Can an employer dismiss employees due to long term sickness from work?

We all believe that a sick employee’s job has to be kept open indefinitely by an employer. But this is far from truth. While it is mandatory to follow a fair procedure to manage a long term absence from work, if you are considering dismissal, it is important to show that the potential dismissal was fair and justified.

What does the Equality Act say?

After the introduction of the Equality Act 2010, it has now become easier for employees to prove their disability and hence be protected under law. This does not mean that you as an employer have your hands tied and cannot take any action.

A person can be considered disabled if he or she has a physical or a mental impairment, which has a substantial and long term effect on the person’s ability to carry on with daily activities. This impairment can be expected to last for a year or more.

As per the act, you as an employer will have to take all required steps to ensure a return to work, which may include looking for suitable duties and alternative roles, as and when possible.

It is important to ensure that any records of discussions that you have had with your employee suggesting reasonable alternatives and adjustments are maintained.

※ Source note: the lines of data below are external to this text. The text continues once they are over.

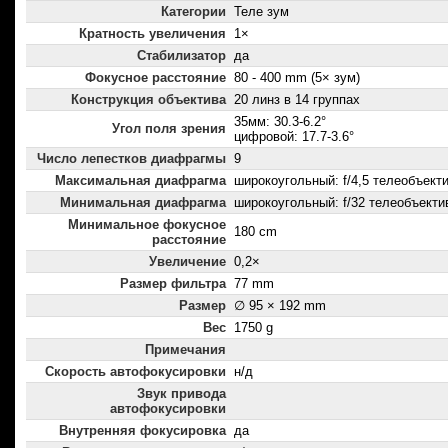
Категории
Теле зум
Кратность увеличения
1×
Стабилизатор
да
Фокусное расстояние
80 - 400 mm (5× зум)
Конструкция объектива
20 линз в 14 группах
35мм: 30.3-6.2°
Угол поля зрения
цифровой: 17.7-3.6°
Число лепестков диафрагмы
9
Максимальная диафрагма
широкоугольный: f/4,5 телеобъектив
Минимальная диафрагма
широкоугольный: f/32 телеобъектив
Минимальное фокусное
180 cm
расстояние
Увеличение
0,2×
Размер фильтра
77 mm
Размер
∅ 95 × 192 mm
Вес
1750 g
Примечания
Скорость автофокусировки
н/д
Звук привода
автофокусировки
Внутренняя фокусировка
да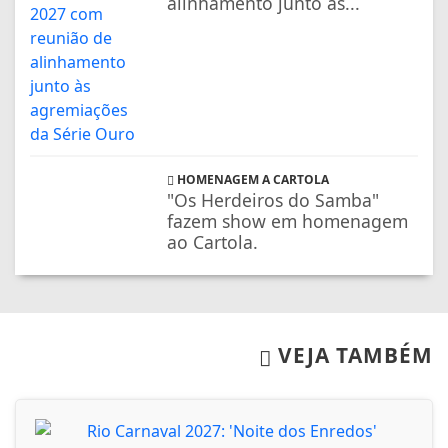
alinhamento junto às...
HOMENAGEM A CARTOLA
"Os Herdeiros do Samba"
fazem show em homenagem
ao Cartola.
VEJA TAMBÉM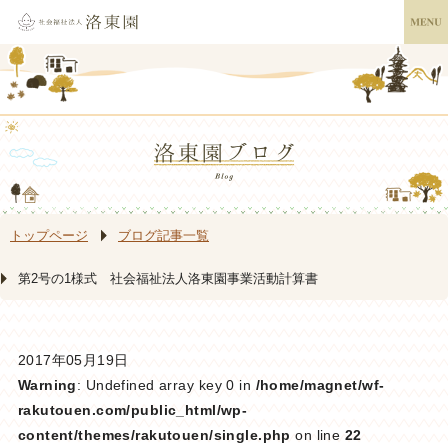
トップページ
ブログ記事一覧
第2号の1様式 社会福祉法人洛東園事業活動計算書
2017年05月19日
Warning
: Undefined array key 0 in
/home/magnet/wf-
rakutouen.com/public_html/wp-
content/themes/rakutouen/single.php
on line
22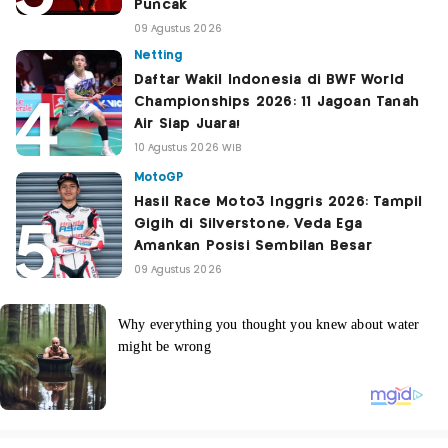
Puncak
09 Agustus 2026
Netting
Daftar Wakil Indonesia di BWF World
Championships 2026: 11 Jagoan Tanah
Air Siap Juara!
10 Agustus 2026 WIB
MotoGP
Hasil Race Moto3 Inggris 2026: Tampil
Gigih di Silverstone, Veda Ega
Amankan Posisi Sembilan Besar
09 Agustus 2026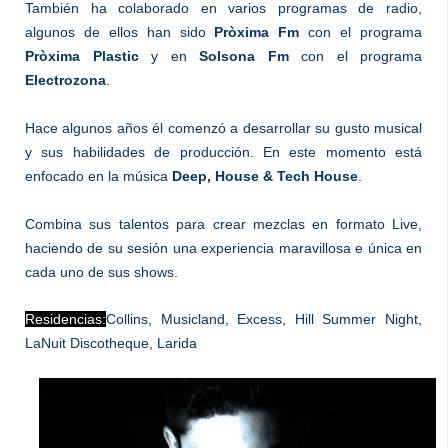
También ha colaborado en varios programas de radio,
algunos de ellos han sido
Pròxima Fm
con el programa
Pròxima Plastic
y en
Solsona Fm
con el programa
Electrozona
.
Hace algunos años él comenzó a desarrollar su gusto musical
y sus habilidades de producción. En este momento está
enfocado en la música
Deep, House & Tech House
.
Combina sus talentos para crear mezclas en formato Live,
haciendo de su sesión una experiencia maravillosa e única en
cada uno de sus shows.
Residencias
:
Collins, Musicland, Excess, Hill Summer Night,
LaNuit Discotheque, Larida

Things to consider when terminating an employee on medical grounds

The employment tribunal considers it to be a fair dismissal only if you have followed the appropriate procedure and hence it is suggested to follow the below mentioned steps to consider dismissal on the basis of ill health of an employee:

  • Make sure that the absence has been dealt with in accordance with your absence policy.
  • Stay in touch with the employee so you can be informed regarding their condition and their chances of returning back to work.
  • Commission a medical report from medical authorities with prior permission of that employee. Review the role and capabilities of concerned employee and look for possible adjustments. Also consider if another job is available that the employee can perform.
  • Based on the information you have, carry out a risk assessment and involve the staff member during the same.
  • Look for ways in which you can facilitate the employee’s return to work.
  • Stay in contact after the employee has returned to work.

In case after following the above guidance, there is no possibility of return to work date, nor any adjustments, you can terminate the employee on the grounds of ill health.